# Advice/Tips for First Birthday Party Job?



## Nadie (Nov 6, 2015)

I have been hired for my first job which is a birthday party. The woman, is my sisters friend and the party is for her daughter. Are there any tips you can give me?

The Birthday party is going to be outdoors and I have a Canon 5D Mark II and I have a 24-105mm Lense. Should that be ok?

Since, the party is outdoors rather than indoors is that going to work to my advantage with the lights being more natural? and is there any camera mode you would recommend for outdoors? Such as Aperture Priority? 

If there is any advice you could provide, that would be wonderful!


----------



## Designer (Nov 6, 2015)

Outdoors is not automatically good light.  If the day is sunny and bright, you probably should use flash for some fill light on people's faces, otherwise the shadows will be too much.  So no, it is of no particular advantage.

The lens sounds fine.

I think I would use mostly aperture priority, but watch the shutter speed.  Even before people gather, take several test shots around the yard in various places, including shade to see if your ISO is good.  Try your flash at different power levels so you will know what to expect when the people are there.

If your sister is there early, (or some other person, such as an older sibling of the birthday girl) have that person "block" out some shots so you can see where you need to be, and how you need to use flash.


----------



## Nadie (Nov 6, 2015)

Hey! 


Designer said:


> Outdoors is not automatically good light.  If the day is sunny and bright, you probably should use flash for some fill light on people's faces, otherwise the shadows will be too much.  So no, it is of no particular advantage.
> 
> The lens sounds fine.
> 
> ...



Thanks for the advice! It was very helpful. My camera does not have a flash though, would you reccomend I go buy an external flash?


----------



## Designer (Nov 6, 2015)

That's what I have, but I don't know your budget or your willingness to devote some time to learn it.
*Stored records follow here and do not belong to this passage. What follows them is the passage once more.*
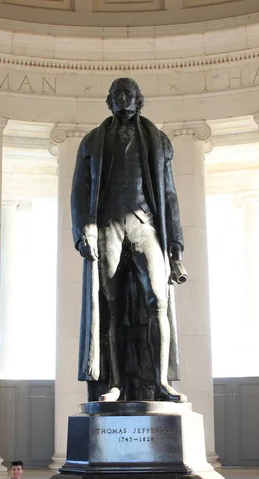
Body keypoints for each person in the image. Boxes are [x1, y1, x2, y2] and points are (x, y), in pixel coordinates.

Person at [71, 77, 186, 403]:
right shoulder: (92, 142)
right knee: (111, 306)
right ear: (109, 101)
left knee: (158, 302)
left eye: (129, 94)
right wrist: (84, 230)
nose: (123, 99)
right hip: (107, 227)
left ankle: (161, 382)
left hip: (146, 226)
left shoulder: (157, 140)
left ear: (138, 100)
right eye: (117, 94)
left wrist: (175, 240)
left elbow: (169, 193)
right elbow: (79, 190)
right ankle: (115, 384)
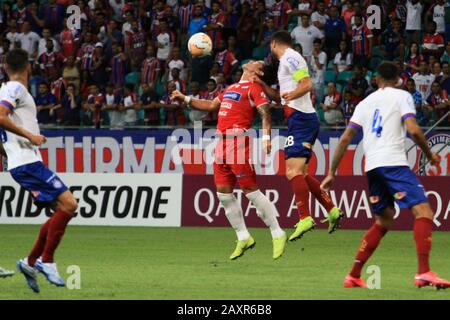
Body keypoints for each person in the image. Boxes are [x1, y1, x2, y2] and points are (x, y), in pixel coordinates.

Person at [321, 61, 450, 289]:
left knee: (385, 218)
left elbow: (345, 138)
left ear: (377, 79)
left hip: (372, 167)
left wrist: (331, 172)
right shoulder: (402, 96)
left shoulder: (365, 103)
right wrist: (429, 155)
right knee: (424, 212)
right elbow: (413, 128)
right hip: (393, 163)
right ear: (398, 80)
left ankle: (353, 275)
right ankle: (424, 272)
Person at [171, 61, 287, 260]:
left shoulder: (255, 88)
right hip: (221, 143)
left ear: (257, 71)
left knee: (251, 192)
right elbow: (210, 105)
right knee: (223, 195)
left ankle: (277, 233)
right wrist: (186, 98)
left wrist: (267, 138)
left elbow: (265, 112)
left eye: (257, 63)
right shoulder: (231, 88)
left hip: (238, 142)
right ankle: (243, 237)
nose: (252, 61)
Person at [0, 49, 78, 293]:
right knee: (70, 205)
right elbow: (0, 116)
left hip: (21, 163)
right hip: (27, 163)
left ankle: (30, 262)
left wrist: (8, 154)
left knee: (61, 211)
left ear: (5, 67)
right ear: (28, 68)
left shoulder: (7, 89)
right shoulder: (15, 88)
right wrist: (30, 136)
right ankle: (46, 260)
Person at [254, 31, 344, 241]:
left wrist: (291, 96)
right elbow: (281, 95)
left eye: (270, 46)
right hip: (299, 119)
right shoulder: (287, 62)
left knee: (292, 171)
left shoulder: (291, 57)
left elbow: (306, 84)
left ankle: (305, 218)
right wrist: (264, 86)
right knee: (300, 173)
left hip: (302, 120)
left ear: (274, 43)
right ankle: (331, 210)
Your camera, coupled with a Canon flash can utilize the E-TTL functionality that will simplify things, and you can set the flash to fill power by using the exposure compensation feature.

If you can afford it, get this:

Canon  Speedlite 430EX II 2805B002 B&H Photo Video

Your photography will make a giant leap forward.


----------



## tirediron (Nov 6, 2015)

Perhaps it would be better to pass on this?  Based on your question, it doesn't sound to me like your confidence or skills are perhaps where they should be before accepting paid work.  Designer's right; a flash (and ideally a way to get it off of the camera) is likely to be essential for a job such as this, as will an understanding of how to position subjects to maximize the benefit of ambient light and how to combine ambient & strobed light.


----------



## charchri4 (Nov 6, 2015)

You are not a fan of the aftermarkets?  Yongnuo Speedlite YN600EX-RT for Canon Cameras YN600EX-RT B&H


----------



## beagle100 (Nov 11, 2015)

charchri4 said:


> You are not a fan of the aftermarkets?  Yongnuo Speedlite YN600EX-RT for Canon Cameras YN600EX-RT B&H



yongnuo ETTL flashes are good
 (as well as older 430exII flashes)


----------



## Dave442 (Nov 11, 2015)

I recently shot an outdoor event at the beach and did not use a speedlight. That meant that whenever someone was in a bit of shade I had to blow out the sky to have them properly exposed.  If I was being paid then I agree that having a speedlight available is just something you do. 

At the last birthday party I went to for a young kid, the photographer had processed and printed out photos of each family of guests and mounted it in a birthday themed card and gave them out not long after the birthday candles were blown out. There was a computer and small printer that an assistant was working set up in a corner.


----------